Predictable energy costs, mitigation of climate change regulations, and tax breaks all contribute to the case for investment in renewable generation, says Donoghue.
Larger operators have maintained that cost reduction has been a critical driver for investment in renewables, with Apple expecting to save hundreds of millions of dollars in energy costs from its solar investments, ranging from lowered energy costs, significant government subsidies, and other ancillary benefits.
However, the price of grid and on-site renewables compared with fossil fuels remains an obstacle for many organisations in the short term.
"The main challenges are capital intensive - a lot of green initiatives get pushed back because they require an upfront investment," says Gedda.
"In the case of solar panels, it might be an investment of up to a few million dollars and does the owner of the property or data centre operator want to invest that amount of capital for a long-term return?"

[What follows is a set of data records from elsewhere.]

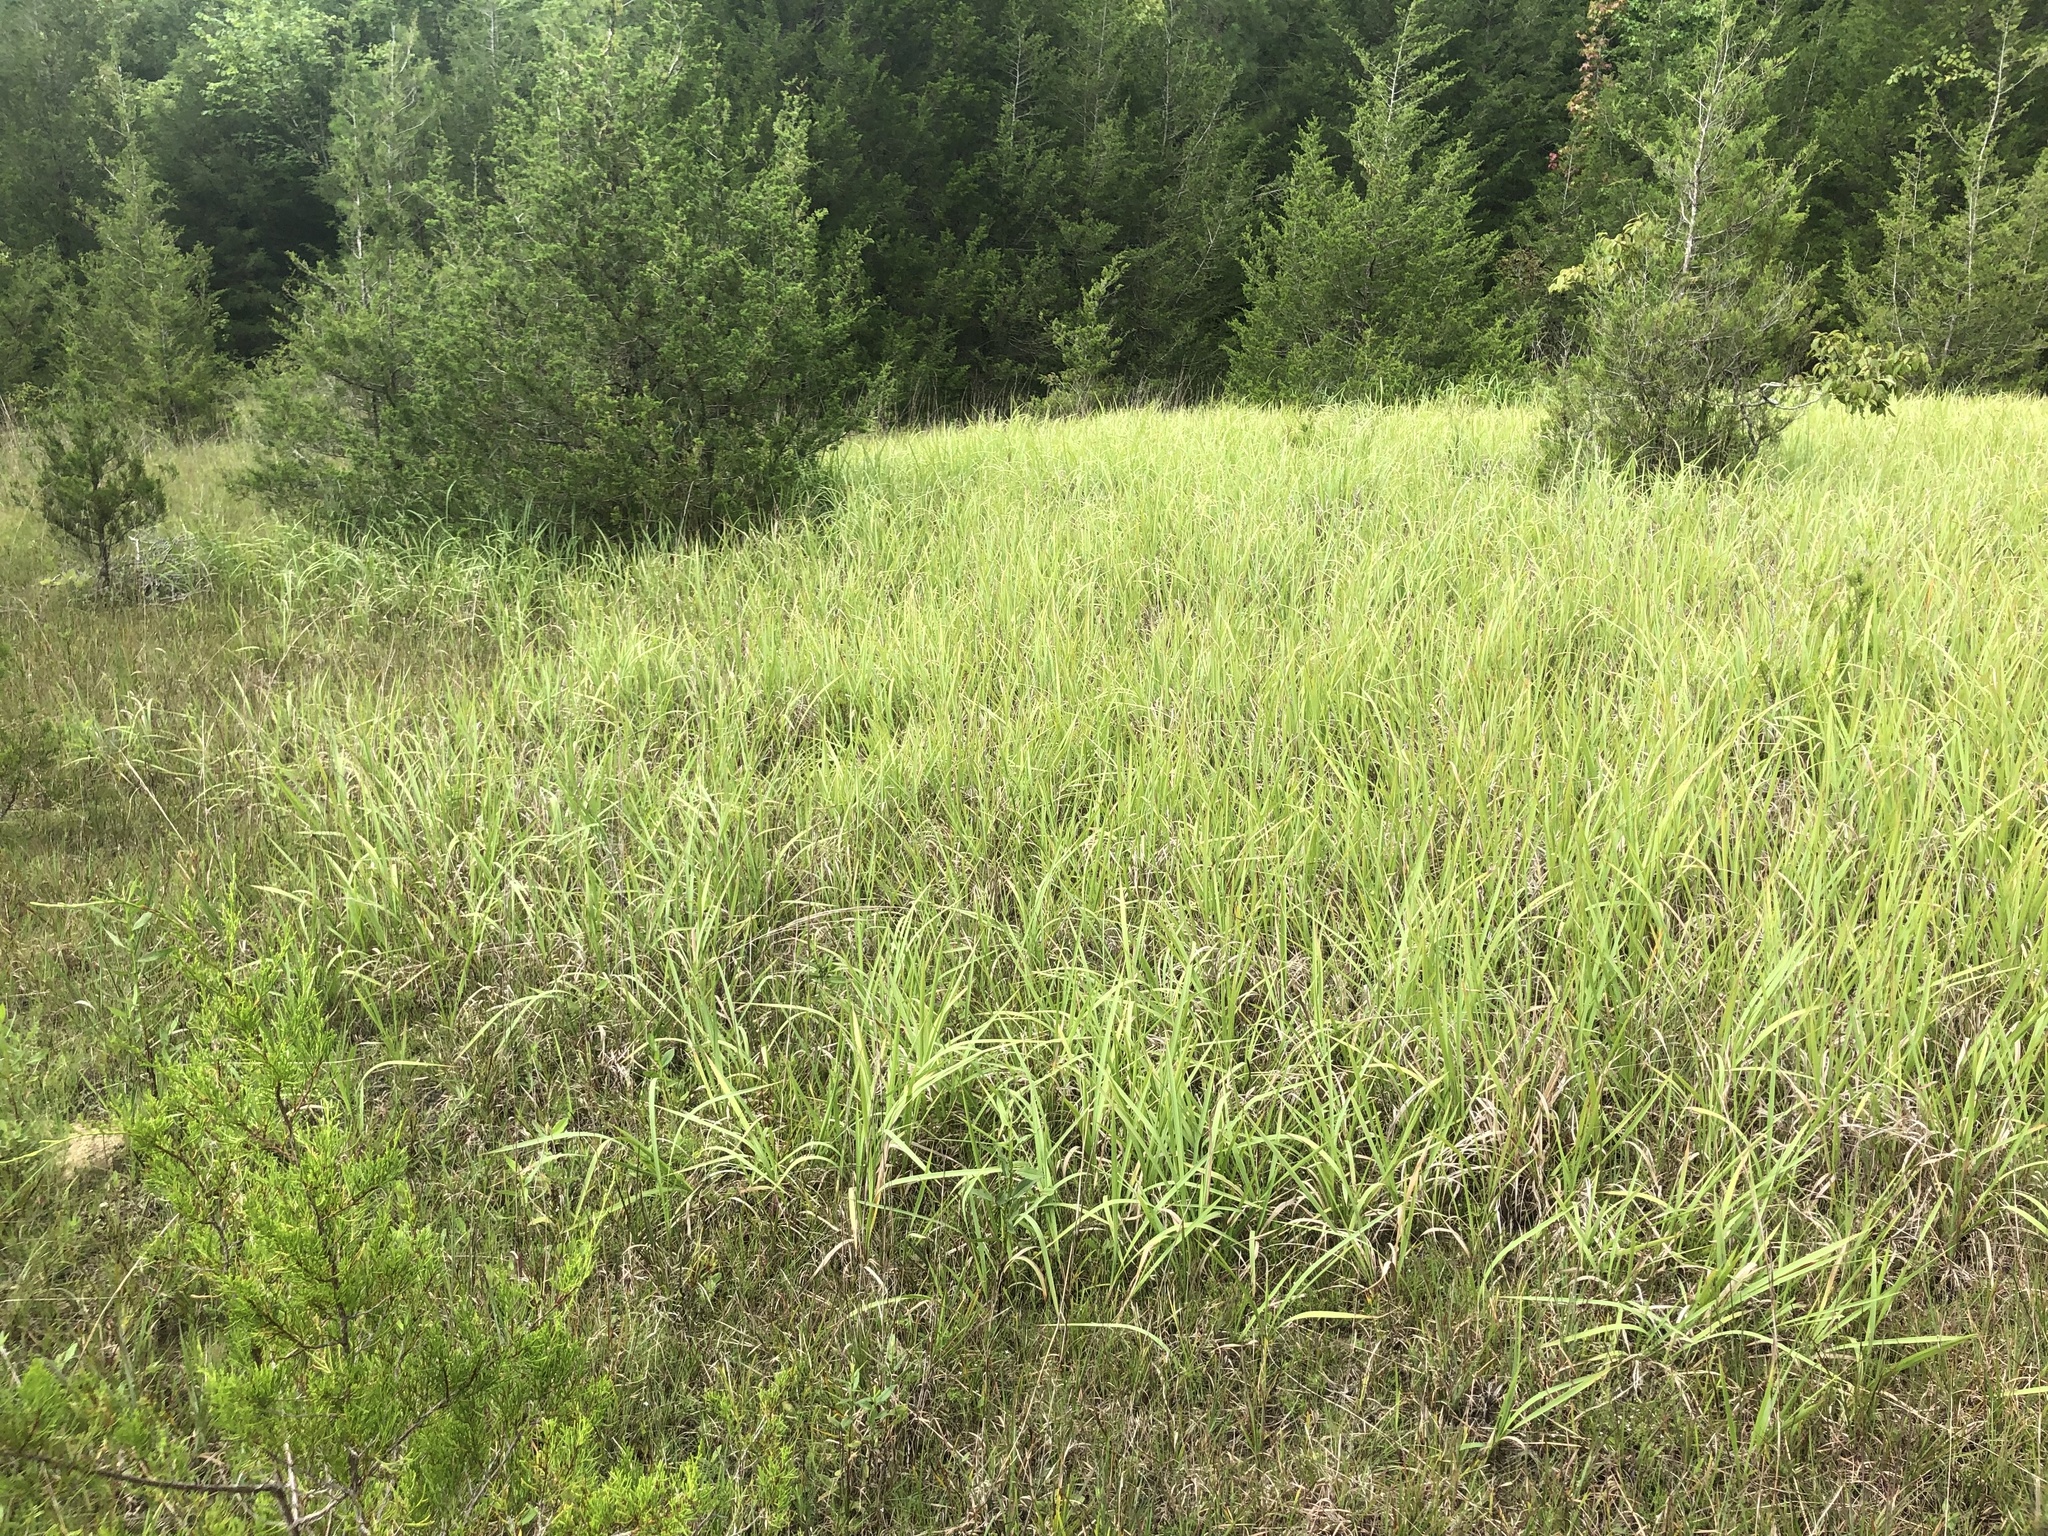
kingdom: Plantae
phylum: Tracheophyta
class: Liliopsida
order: Poales
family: Poaceae
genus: Imperata
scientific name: Imperata cylindrica
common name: Cogongrass
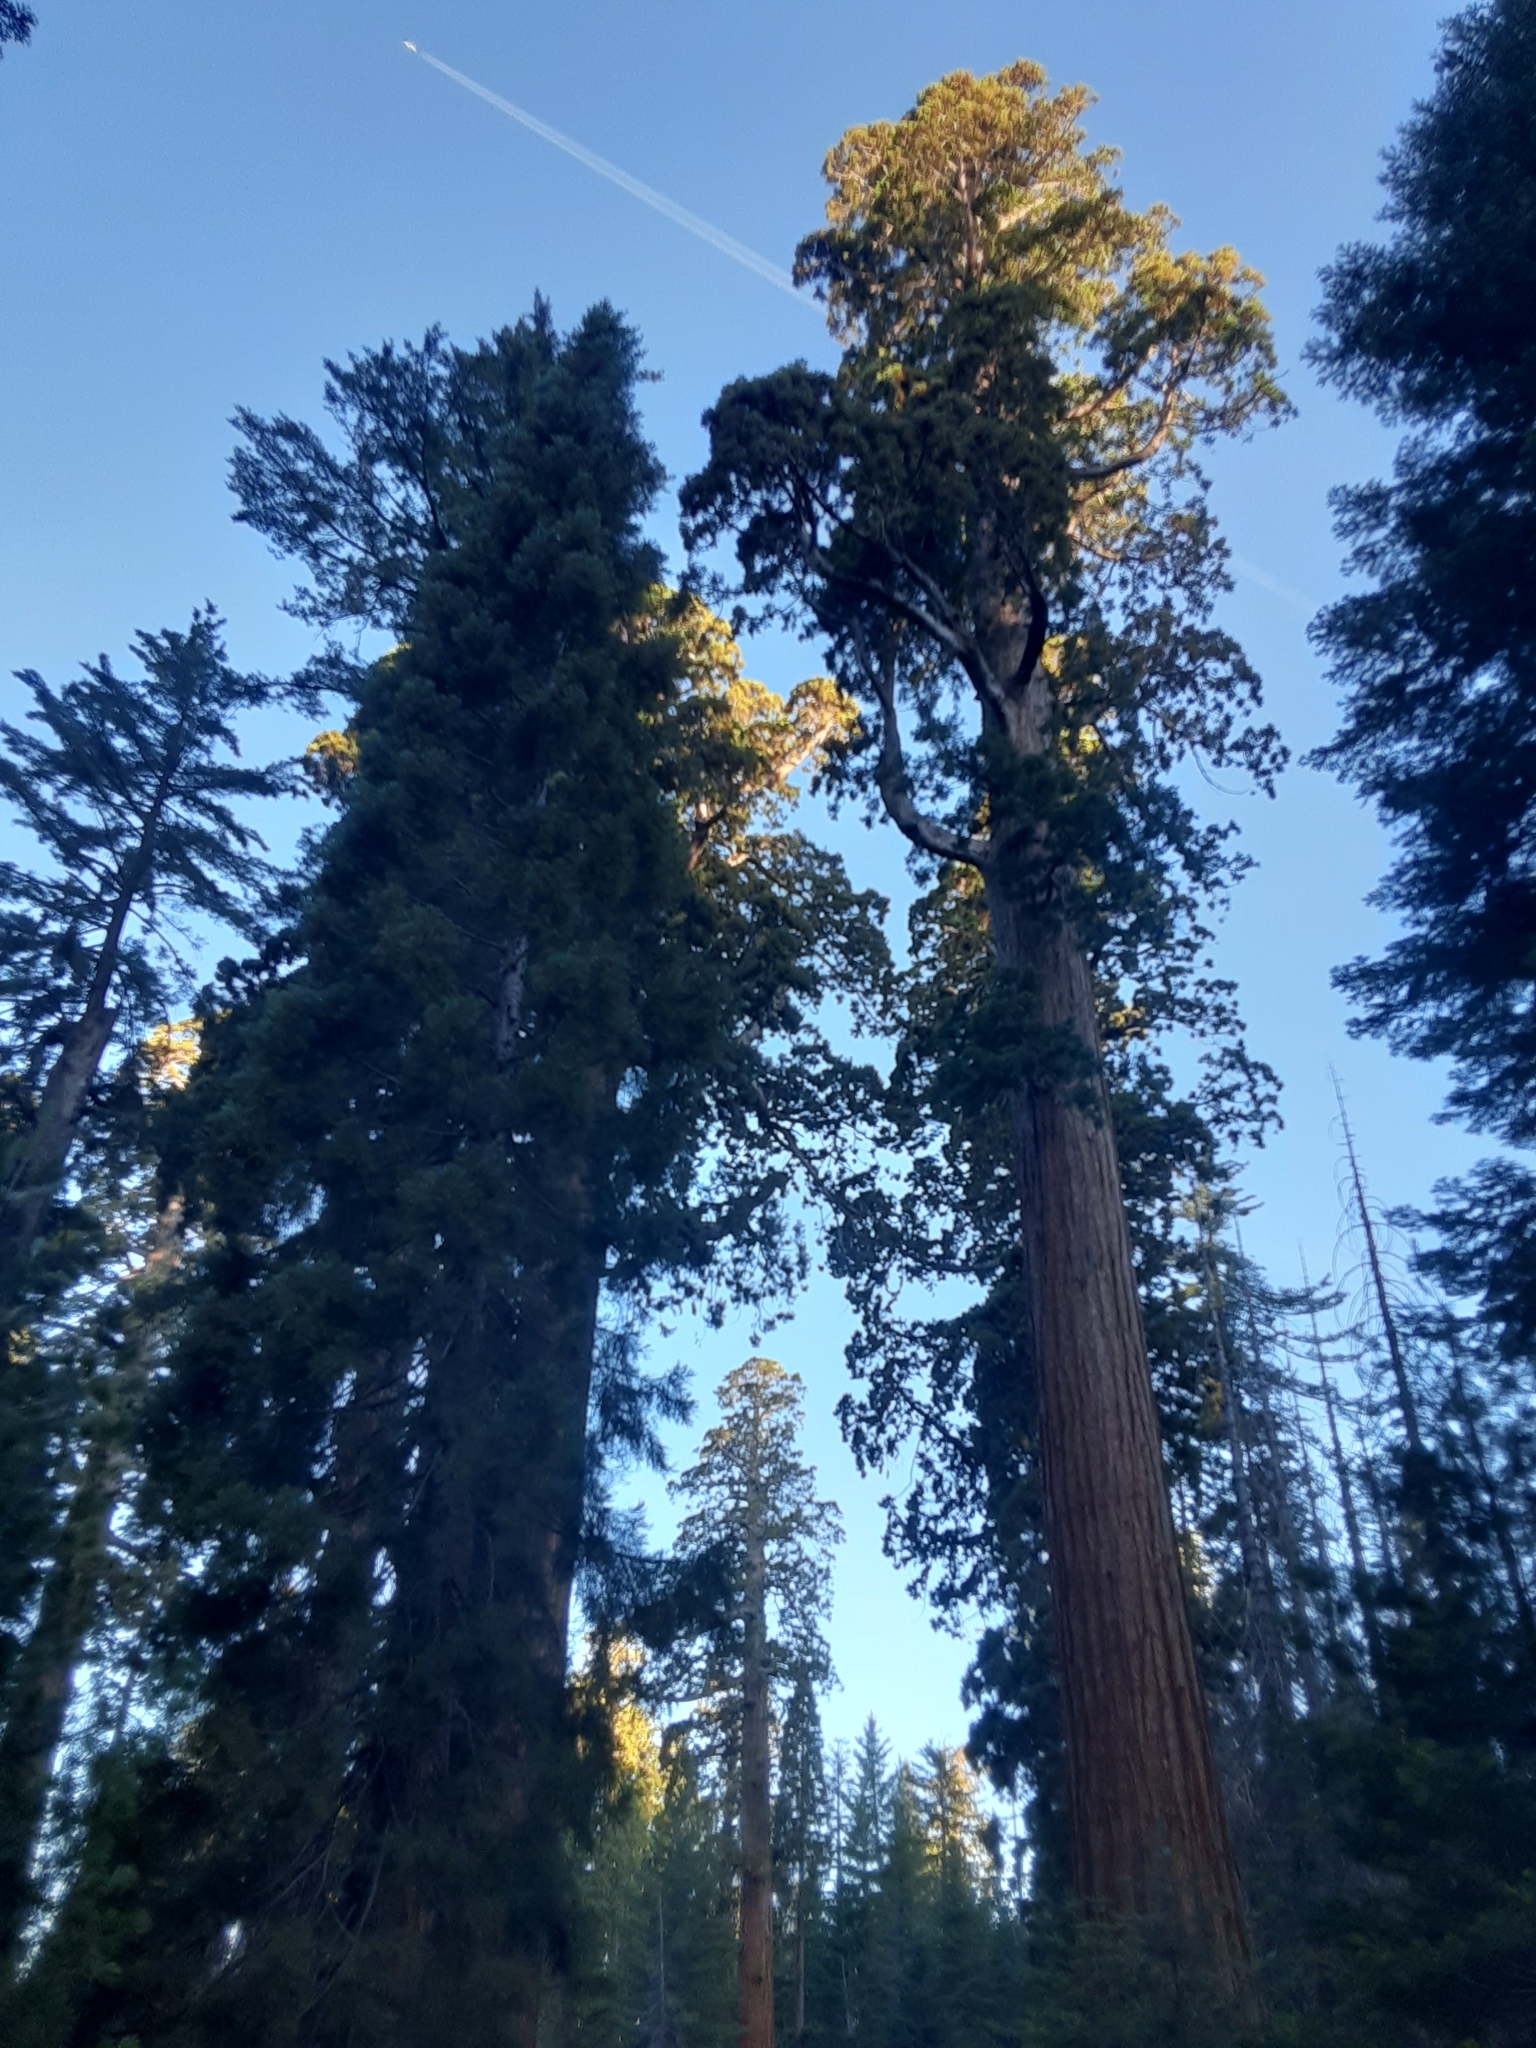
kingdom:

In addition, many operators require support from industry or government that is lacking, while financial mechanisms such as renewable energy certificates (RECs) remain complex and open to criticism around their true environmental value, says Donoghue.
Flexibility and security
The flexibility of alternative power sources can allow for greater power security and back-up capabilities.
"With traditional infrastructure you've got electricity networks and substations, which only extend so far," says Gedda.
"Even when looking at the recent storms and power outages in New South Wales and Queensland - when the traditional electricity grid is still exposed it's not infallible.
"Many data centres might have had to resort to diesel-generated backups and battery stores, when that type of infrastructure can be supplemented by renewable energy as well."
Gedda suggests alternatives could be to run back-up power using sustainable bio-diesel, instead of traditional mineral diesel, while charging battery packs with renewable sources like wind or solar.
"Those sorts of things are certainly worth investigating if you have data centres in different locations, each with different requirements and risks."
On the flip side, the report finds the intermittent nature of renewables is a significant issue for an industry predicated on reliability.
"Unless very large investments are made, wind turbines and solar photovoltaics do not generally provide the power density required for data centres," says Donoghue.
"Even large expanses of solar panels, for example, may only provide a few hundred kilowatts -- insufficient for larger data centres that consume megawatts of power."
If it ain't broke...
Another challenge, according to Gedda, is those infrastructure managers or company heads that are reluctant to move or change their data centre without an immediate need to do so.
The refresh cycles of data centre equipment - or lack thereof - are also causing delays, as organisations tend to want to get the most value they can out of equipment rather than upgrading to new more sustainable methods.